Data supplied —
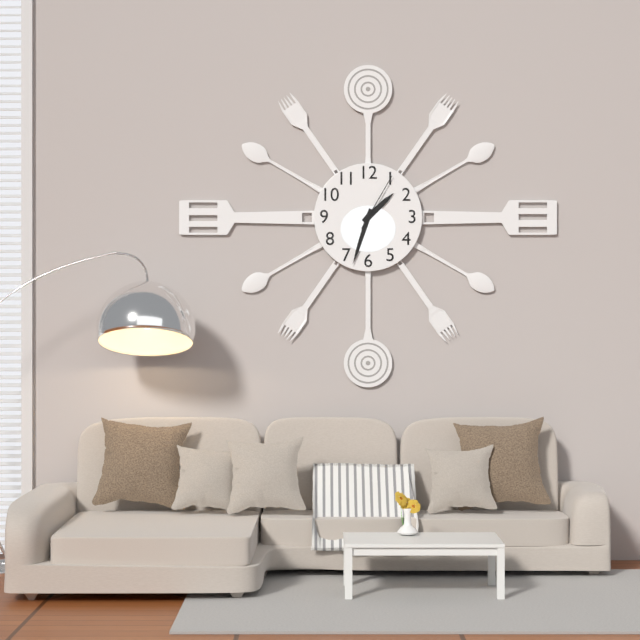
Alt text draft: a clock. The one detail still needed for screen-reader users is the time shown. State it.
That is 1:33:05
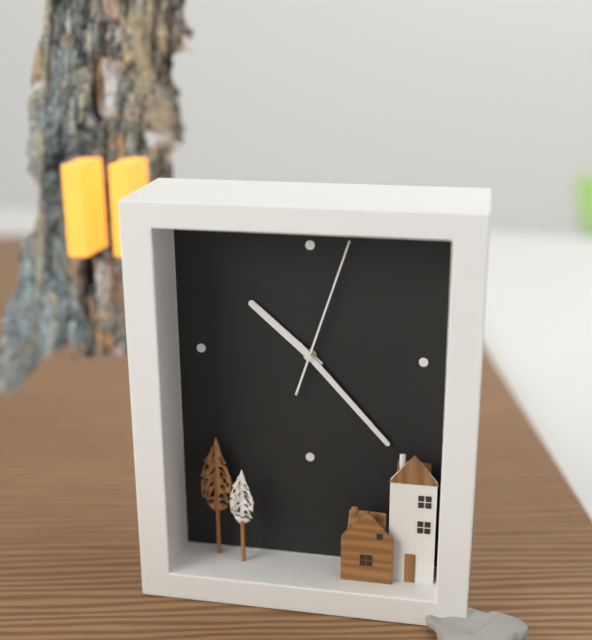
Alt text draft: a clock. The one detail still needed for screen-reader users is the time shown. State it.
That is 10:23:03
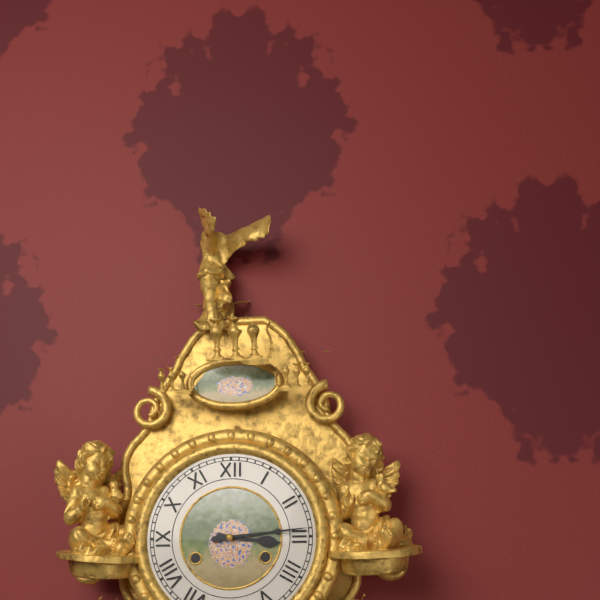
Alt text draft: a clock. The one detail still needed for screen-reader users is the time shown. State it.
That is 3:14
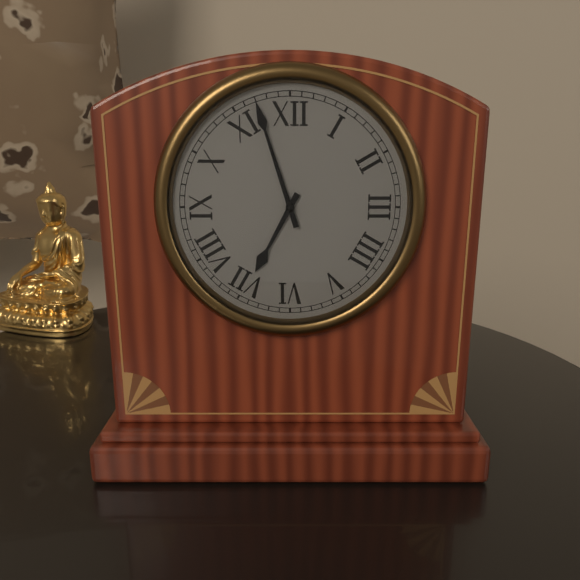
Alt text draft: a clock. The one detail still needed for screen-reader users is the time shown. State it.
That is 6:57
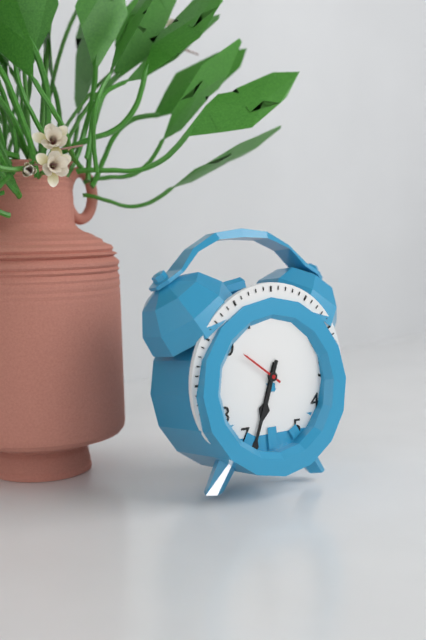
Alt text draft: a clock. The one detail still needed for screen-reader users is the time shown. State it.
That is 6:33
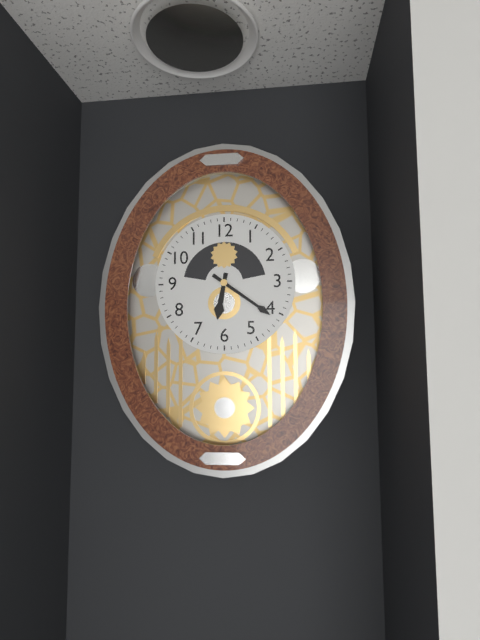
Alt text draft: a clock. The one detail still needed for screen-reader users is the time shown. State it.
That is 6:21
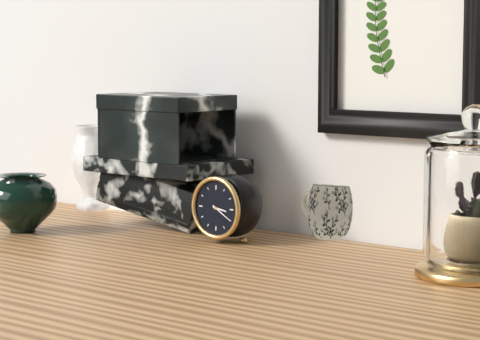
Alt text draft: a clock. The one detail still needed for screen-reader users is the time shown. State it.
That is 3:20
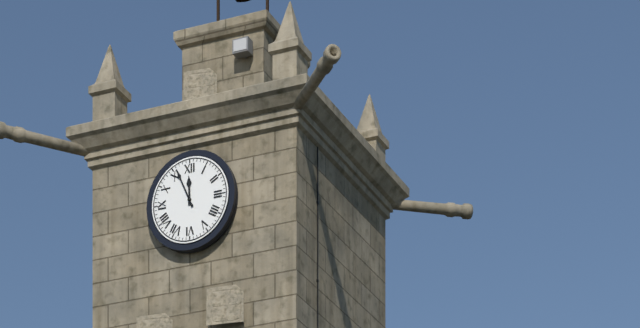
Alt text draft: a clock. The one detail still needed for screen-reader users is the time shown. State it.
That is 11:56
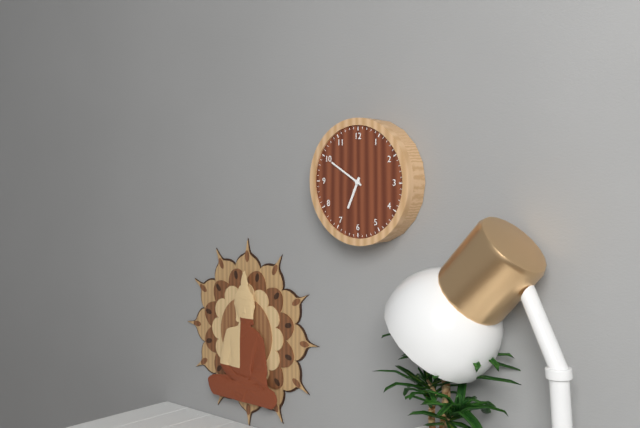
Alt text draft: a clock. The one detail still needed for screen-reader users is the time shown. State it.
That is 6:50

What you will do —
Print all of the records above again, word for word, but leave out the pictures.

Task result —
Alt text draft: a clock. The one detail still needed for screen-reader users is the time shown. State it.
That is 1:33:05
Alt text draft: a clock. The one detail still needed for screen-reader users is the time shown. State it.
That is 10:23:03
Alt text draft: a clock. The one detail still needed for screen-reader users is the time shown. State it.
That is 3:14
Alt text draft: a clock. The one detail still needed for screen-reader users is the time shown. State it.
That is 6:57
Alt text draft: a clock. The one detail still needed for screen-reader users is the time shown. State it.
That is 6:33
Alt text draft: a clock. The one detail still needed for screen-reader users is the time shown. State it.
That is 6:21
Alt text draft: a clock. The one detail still needed for screen-reader users is the time shown. State it.
That is 3:20
Alt text draft: a clock. The one detail still needed for screen-reader users is the time shown. State it.
That is 11:56
Alt text draft: a clock. The one detail still needed for screen-reader users is the time shown. State it.
That is 6:50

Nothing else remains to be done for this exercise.